New SkyTruth datasets track vegetation trends along the Colorado River
Datasets derived from Landsat imagery can help guide watershed managers.
(This is the first in a four-part blog series.)
We’re coming to the end of our project to map vegetation trends along the Colorado River, so we’d like to share what SkyTruth has accomplished, what we’ve found, and what others can do to make this work meaningful in their watersheds.
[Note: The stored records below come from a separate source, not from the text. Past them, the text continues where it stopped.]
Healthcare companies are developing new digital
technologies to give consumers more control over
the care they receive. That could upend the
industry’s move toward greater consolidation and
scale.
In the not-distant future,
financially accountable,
If you’re just starting to explore this project, be sure to have a look at our first few posts to get caught up. You can find my brief overview of the project here, and you can read more about it in a post from Cameron Reaves, one of our recent interns, here.
Background
Our project goal has been to connect vegetation trends over the last 35 years to watershed management and restoration practices. With our data, watershed managers can track vegetation trends through time. And with our soon to be released Issue Map, they can explore how those trends vary spatially across a watershed. Our hope is that managers will be able to identify which particular restoration techniques generate the landscape responses that they want, so they can make better choices in the future about targeting their efforts and resources.
The dataset
We’ve created a 35-year time series of seven different spectral indices for the entire Colorado River drainage using Landsat satellite imagery. The spectral indices that we’ve computed are: the Normalized Difference Vegetation Index (NDVI), the Enhanced Vegetation Index (EVI), the Soil Adjusted Vegetation Index (SAVI), the Modified Soil Adjusted Vegetation Index (MSAVI), the Normalized Difference Moisture Index (NDMI), the Normalized Burn Ratio (NBR), and the Normalized Burn Ratio 2 (NBR2). You can read more about the different indices here, and you can download our 35-year dataset as a CSV file here.
The CSV file contains 7,558 rows (i.e. every subwatershed in the Colorado River drainage) and 471 columns – all 35 years of all spectral indices plus some basic identifying information for each subwatershed (e.g. hydrologic unit code, name, area). We’ve also included a shapefile containing geometries for all of the subwatersheds in the dataset. You can find the shapefile here. Users with a Google Earth Engine account can access them there directly using the hydrologic unit code found in the CSV.
What to expect
We’re planning to release three more blog posts about our work along the Colorado River. Next month, we’ll look at the overall vegetation trends along the river and explore some of the best and worst performers. In August, we’ll release a new Issue Map in SkyTruth Alerts that focuses on the Colorado River, and we’ll zoom in on a few of the watersheds undergoing restoration. And in September, we’ll take a deeper dive into the watersheds where ecological health is up and look at the restoration activities that delivered benefits in multiple watersheds. See you next month!